ЗАДАНИЯ И УПРАЖНЕНИЯ:
- A) В каком году, согласно тексту о Марии Астафьевой-Корякиной, ее приняли в Союз писателей СССР?
- B) Воспроизведите дословно отрывок из текста о Марии Астафьевой-Корякиной: всё начиная со слов «В начале Великой» и вплоть до слов «части Виктором Астафьевым.».

[ИСХОДНЫЙ ТЕКСТ]

«Мария Астафьева- Корякина. Портрет жены писателя»:

виртуальная лекция-воспоминание, к 100- летию со дня рождения.

 

Не у всякого жена Марья, а кому Бог даст…
В. П. Астафьев


Мария Семеновна Астафьева-Корякина родилась 22 августа 1920 года в городе Чусовом Пермской области (ныне Пермский край) в большой многодетной семье. Отец Семен Агафонович Корякин работал стрелочником на железной дороге, впоследствии - составителем поездов. Мать, Пелагия Андреевна, растила детей – их было девять человек, вела дом и хозяйство.


В 1933 году Мария Корякина поступила в Лысьвенский механико-металлургический техникум на химическое отделение. После третьего курса, оставив учебу, начала работать в химической лаборатории Чусовского металлургического завода, чтобы помогать семье. Техникум окончила позже заочно.
 
В начале Великой Отечественной войны Мария Семеновна окончила курсы медсестер и весной 1943 года добровольно ушла на фронт. В годы войны состоялось ее знакомство с мужем, будущим великим писателем, а тогда солдатом нестроевой части Виктором Астафьевым.

 
Фотографии в юности (слева) и с мужем и детьми (справа)
 

 
В конце 1945 года, демобилизовавшись, супруги вернулись в город Чусовой.
Мария Семеновна занималась плановой работой в местной промышленности, потом была радиожурналистом. В 1966 году супруги переехали в Пермь, где Астафьева-Корякина начала пробовать свои силы в литературе. Ее первый рассказ "Трудное счастье" был опубликован 10 октября 1965 года в пермской газете "Звезда". Затем вышла в свет повесть "Ночное дежурство", которая позже получила название "Отец" (1968).

Литературные успехи Мария Семеновна оценивала скромно, считая, что без ее книг литература вполне обойдется. А взялась она за перо, по ее признанию, чтобы хоть отчасти соответствовать своему мужу. При рождении первой книги для Марии Семеновны самой желанной была похвала Виктора Петровича.
В 1969-1981 годы супруги жили в Вологде, где Мария Семеновна продолжала заниматься литературной деятельностью. В это время вышли в свет книги "Анфиса" (1974), "Сколько лет, сколько зим" (1981). Её произведения публиковались в журналах "Смена", "Москва", "Советская женщина". С 1981 года Мария Семеновна жила в Красноярске. В 1978 году Мария Астафьева-Корякина была принята в Союз писателей СССР.

 
  


 
На ее счету шестнадцать книг: "Пешком с войны" (1982), "Шум далеких поездов" (1984), "Липа вековая" (1987), "Надежда горькая, как дым" (1989), "Знаки жизни" (1994), "Земная память и печаль" (1996) и др.

[/ИСХОДНЫЙ ТЕКСТ]
[СОДЕРЖИМОЕ НАБОРА ДАННЫХ]

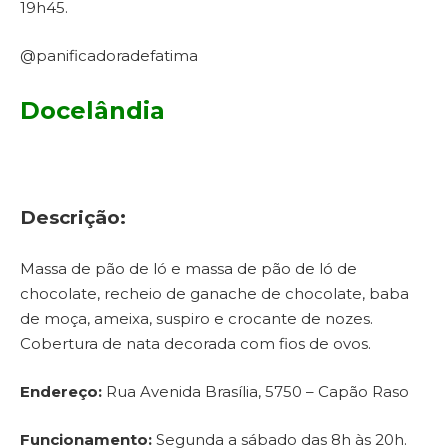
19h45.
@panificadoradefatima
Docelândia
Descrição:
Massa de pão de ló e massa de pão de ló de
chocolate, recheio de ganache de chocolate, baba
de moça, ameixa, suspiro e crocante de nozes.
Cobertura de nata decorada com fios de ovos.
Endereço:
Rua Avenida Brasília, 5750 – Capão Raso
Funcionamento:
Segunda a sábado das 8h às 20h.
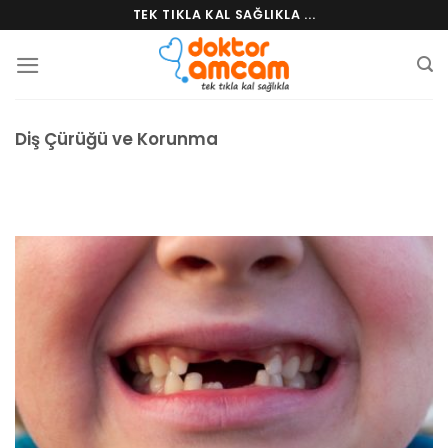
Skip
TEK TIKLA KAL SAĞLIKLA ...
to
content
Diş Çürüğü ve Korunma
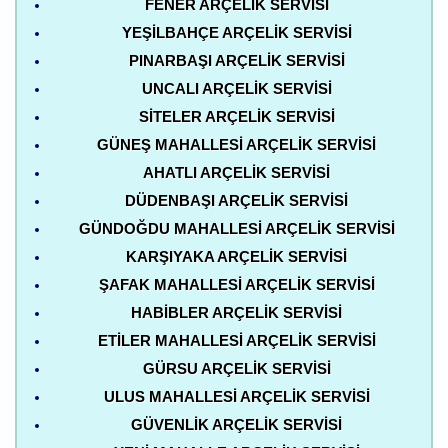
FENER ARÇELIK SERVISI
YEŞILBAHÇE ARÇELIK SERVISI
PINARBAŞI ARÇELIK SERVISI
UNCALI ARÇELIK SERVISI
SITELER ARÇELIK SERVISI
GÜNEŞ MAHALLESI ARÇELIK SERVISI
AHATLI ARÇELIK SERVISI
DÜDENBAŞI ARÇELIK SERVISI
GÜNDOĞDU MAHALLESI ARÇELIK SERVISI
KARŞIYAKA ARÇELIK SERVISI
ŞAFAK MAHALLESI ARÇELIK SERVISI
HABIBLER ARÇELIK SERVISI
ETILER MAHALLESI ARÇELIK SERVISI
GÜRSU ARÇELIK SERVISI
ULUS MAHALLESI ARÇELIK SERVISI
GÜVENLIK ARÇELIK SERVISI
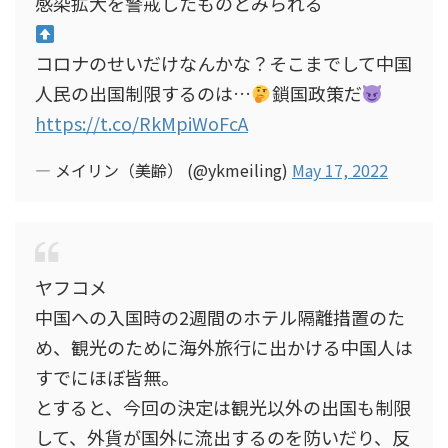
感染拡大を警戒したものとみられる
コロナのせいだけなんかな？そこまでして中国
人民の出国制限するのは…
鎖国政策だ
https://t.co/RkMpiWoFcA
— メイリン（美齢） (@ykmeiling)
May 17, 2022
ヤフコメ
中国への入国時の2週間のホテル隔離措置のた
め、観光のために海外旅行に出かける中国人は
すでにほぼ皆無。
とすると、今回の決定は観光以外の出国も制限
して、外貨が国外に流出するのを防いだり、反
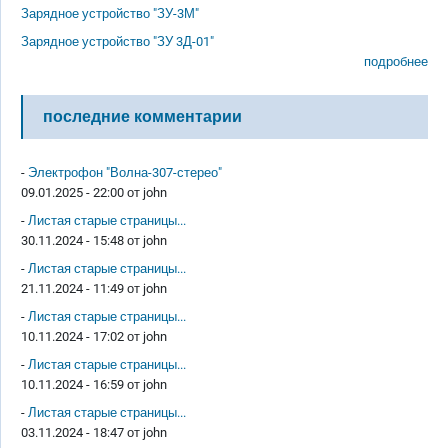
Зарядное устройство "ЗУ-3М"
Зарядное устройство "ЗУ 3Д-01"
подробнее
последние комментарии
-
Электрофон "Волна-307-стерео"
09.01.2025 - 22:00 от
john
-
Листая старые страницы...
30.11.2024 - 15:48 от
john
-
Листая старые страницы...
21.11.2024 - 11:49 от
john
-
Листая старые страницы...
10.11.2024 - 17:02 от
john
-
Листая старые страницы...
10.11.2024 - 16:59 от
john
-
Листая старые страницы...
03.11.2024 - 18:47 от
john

[/СОДЕРЖИМОЕ НАБОРА ДАННЫХ]

ОТВЕТЫ ПО ЗАДАНИЯМ:
- A) В 1978 году.

- B)
В начале Великой Отечественной войны Мария Семеновна окончила курсы медсестер и весной 1943 года добровольно ушла на фронт. В годы войны состоялось ее знакомство с мужем, будущим великим писателем, а тогда солдатом нестроевой части Виктором Астафьевым.